- [Task prompt]: Repeat the records exactly, with one exception: no images.

--- Entries provided ---

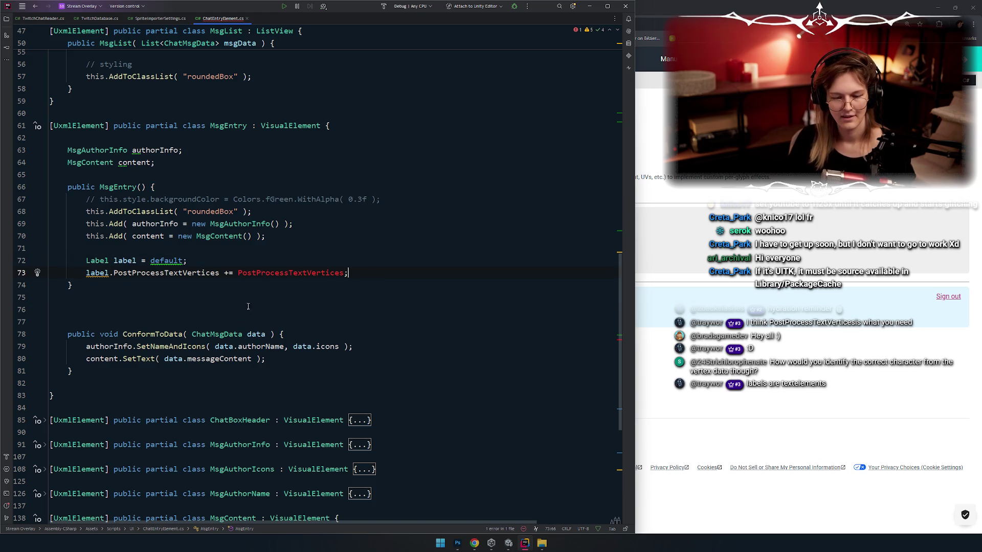
key("shift+Up")
key("shift+Home")
key("ctrl+x")
Place the label lines in MsgContent's constructor, with the subscription under the label creation
scroll(335, 368, "down", 7)
left_click(335, 355)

---

- [Your solution]:
key("shift+Up")
key("shift+Home")
key("ctrl+x")
Place the label lines in MsgContent's constructor, with the subscription under the label creation
scroll(335, 368, "down", 7)
left_click(335, 355)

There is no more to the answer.